**PROMPT:**
Extend the diary passage about the Cambridge lecture by picking up right after its final sentence.

**EXERCISE TEXT:**
*** Begin section ***
SOMEBODY sends me a page from a University
of Cambridge magazine. It seems that The
Skunk (Prof.
Richard Evans, as he is known to
The Jewish Chronicle, courtroom lawyers,
the Holocaust Loot commission, and other
employers) is lecturing at Cambridge on
the weekend of September 21--23 on the
topic "Should
historical issues be settled in court?" I
do hope that lots of my friends attend and
inquire about the
moneys he received (indeed, a small
fortune) for expressing his neutral and
objective views on such issues. They can
phone the university office concerned at
01223 339 268, or email them at [email protected];
or peek at the website. I note that the version
of today's story posted on the Daily
Telegraph website has, as usual, all the
enemy weblinks but no link to my own
website, which alone has the complete
trial and appeal records. An email comes to us today from a Dr
Jörg Goebbels in Austria: "I have
read David Irving's Goebbels: Mastermind
of the Third Reich and found it great!
Exceptional! It's great that he's
researched so much on my great uncle!
*** End section ***
**RECORD EXCERPTS:**
*** Begin section ***
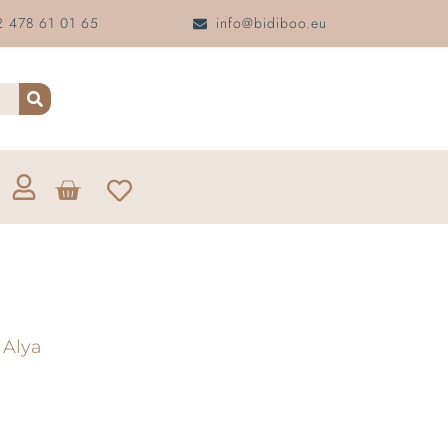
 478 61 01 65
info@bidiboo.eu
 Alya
*** End section ***
*** Begin section ***
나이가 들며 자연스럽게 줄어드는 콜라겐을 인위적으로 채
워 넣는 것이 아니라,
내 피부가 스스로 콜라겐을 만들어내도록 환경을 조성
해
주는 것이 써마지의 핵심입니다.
*** End section ***
*** Begin section ***
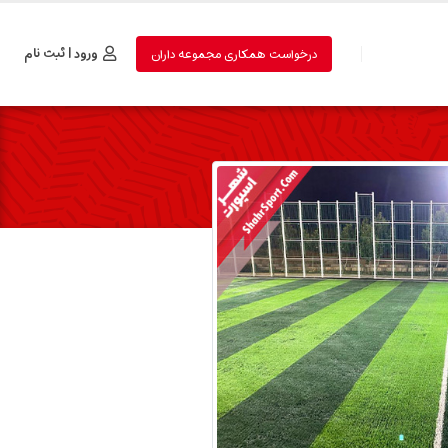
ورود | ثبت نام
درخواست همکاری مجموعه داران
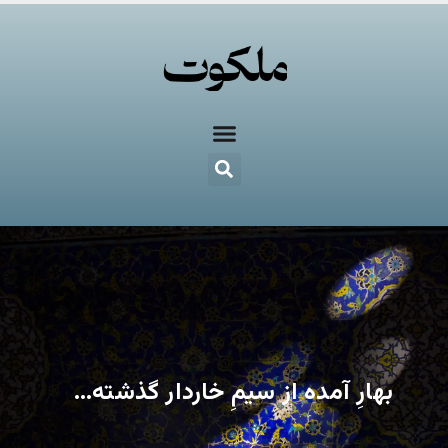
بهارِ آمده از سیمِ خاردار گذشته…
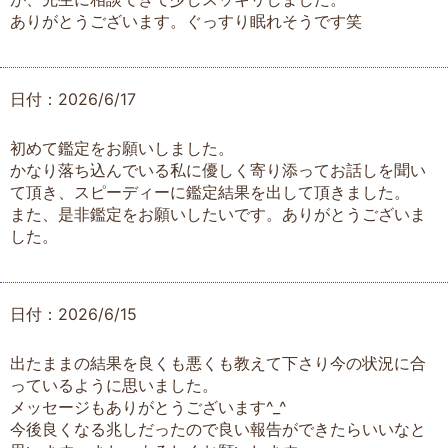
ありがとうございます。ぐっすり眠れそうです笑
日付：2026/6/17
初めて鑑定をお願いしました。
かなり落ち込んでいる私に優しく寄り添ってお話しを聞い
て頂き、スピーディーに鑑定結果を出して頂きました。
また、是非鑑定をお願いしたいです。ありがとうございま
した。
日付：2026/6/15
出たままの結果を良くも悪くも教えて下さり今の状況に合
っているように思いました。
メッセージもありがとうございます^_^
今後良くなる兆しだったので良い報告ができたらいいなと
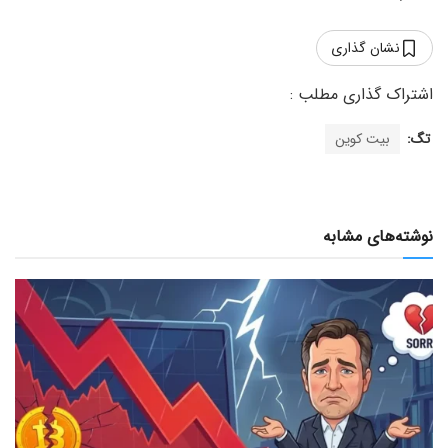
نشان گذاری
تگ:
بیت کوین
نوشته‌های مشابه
*** End section ***
**REPLY:**
.[...]" Long call from Mr Sadeh who's
writing an article for the Israeli
Ha'aretz: he phoned yesterday too. Drive over to Foyles with a vanload of
books. On
the way back, two strangers, a pedestrian
and his wife crossing Shaftesbury Avenue,
spot me through the van window, smile
broadly, and shout, "Good luck with the
appeal!" Ah, the English. Nice friendly
folks -- so different from the newspapers;
but a bit behind events, I fear. An e-mail comes from R.: "I am very
angry with the result of your appeal to
the higher court. I cannot begin to
describe the torrent of disgust and
outrage I feel over the injustice done to
your reputation and profession. You are the finest historian I have
ever read! My studies of history begin
with the first time I picked up your book
The Trail of the
Fox. I'm putting a check in the mail for
your legal battle this week! These may be
trying times, but, you will prevail! We
are with you!" I reply: "Thank
you so much for your kind support; we are
fighting on still, but on slightly
different fronts -- and we shall try to
get a criminal conviction of one of the
witnesses for perjury." 8:10--36 pm a long call from
[counsel].
[...] How very interesting the
whole thing is. Good thing I have strong
nerves.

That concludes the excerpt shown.